Curious what would be the _best peptide for fat loss_? (and if you wouldn't mind not just saying xxxxxxx, please help me out with a link of some research and reviews of it so i can edumicate myself and make a decision) I just need your opinion on best peptide for fat loss 

THANKS fellas!


----------



## gymrat827 (Dec 16, 2011)

Frag 176-191 is going to be one of them.  


This hGH peptide fragment is a modified form of amino acids 176-191 at the C-terminal region of the human growth hormone (hGH).

It has been shown that the fat-reducing effects of GH appear to be controlled by a small analog region of the C-terminus end of the GH molecule. This region consists of amino acids 176-191, thus the name. This peptide fragment works by mimicking the way natural hGH regulates fat metabolism but without the adverse effects on blood sugar or growth that is seen with unmodified hGH. Like unmodified GH, the HGH fragment 176-191 stimulates lipolysis and inhibits lipogenesis both en vivo/en vitro.

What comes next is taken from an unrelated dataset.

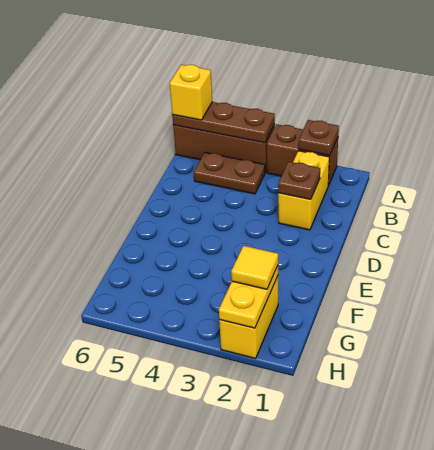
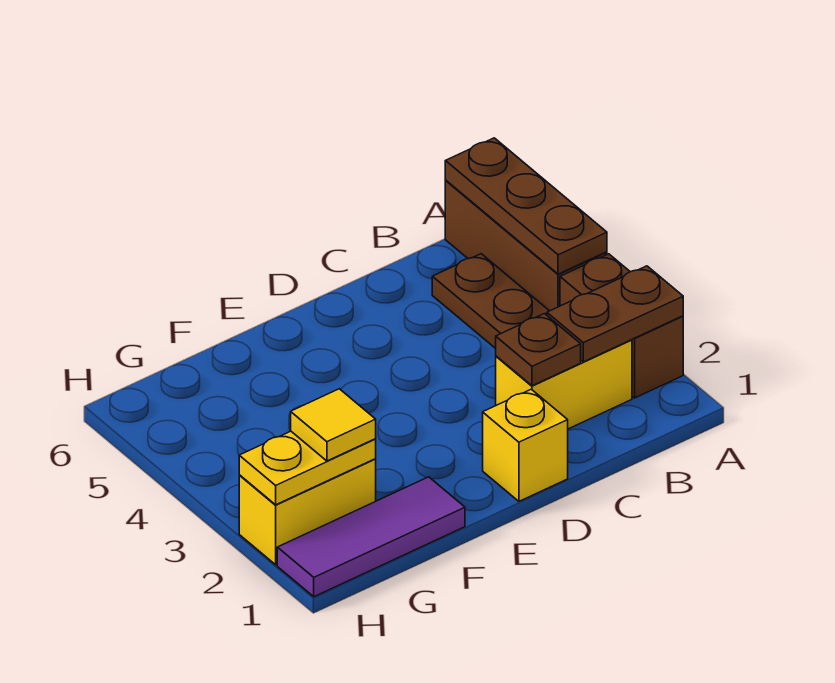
brown plate A2 level 2 -> brown plate A2:B2 level 2
yellow brick A6 level 3 -> yellow brick D1 level 1
none -> purple tile F1:H1 level 1

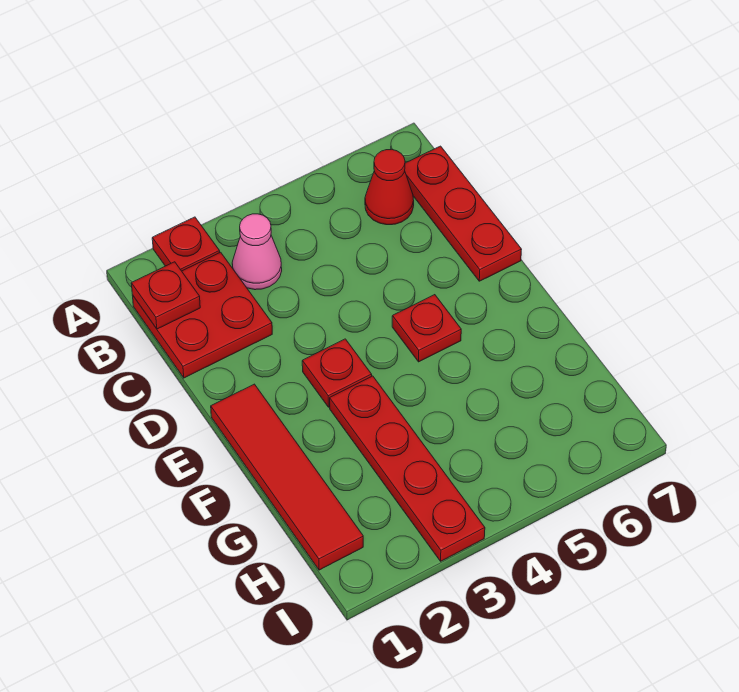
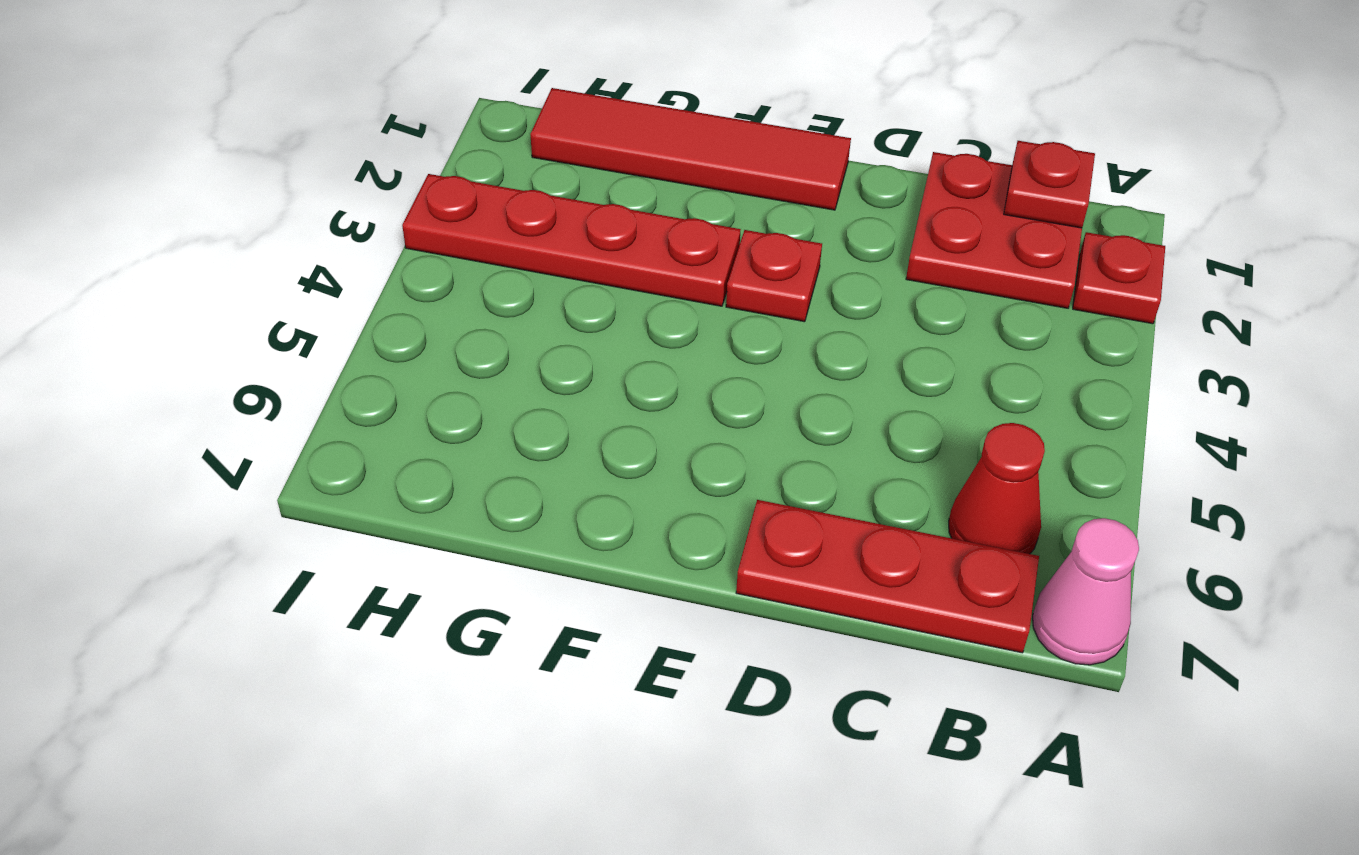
pink cone B3 level 1 -> pink cone A7 level 1
red plate E5 level 1 -> none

Fragment 176-191 has shown no effect on growth or insulin resistance, unlike the full hGH molecule.


----------



## Goldy (Dec 16, 2011)

lr3IGF-1 is prob best if you can find real IGF.  otherwise GHRP and mod GRF together work very nicely.


----------



## ripped_one (Dec 20, 2011)

I thought frag was pretty much determined to be bunk or not as effective as it should have been?


----------



## gymrat827 (Dec 20, 2011)

frag is good, but you need to be fasting most of the day.  2-3 big meals and thats it.  it also needs to be dosed @ 250-500mcg, not 100 like every one doses the GHRP's and GHRH's.


----------



## Goldy (Dec 21, 2011)

I am with ripped, i have heard it sucks!  at least compared to say ghrp-2 and mod grf


----------



## gymrat827 (Dec 26, 2011)

Goldy said:


> I am with ripped, i have heard it sucks!  at least compared to say ghrp-2 and mod grf



ya it blows if you dont use it properly.  Eat some carbs when you pin GHRP 2, it will suck too.


----------



## bubbagump (Oct 6, 2012)

I have read that cjc 1295 has worked for fat loss. Never tried it tho.


----------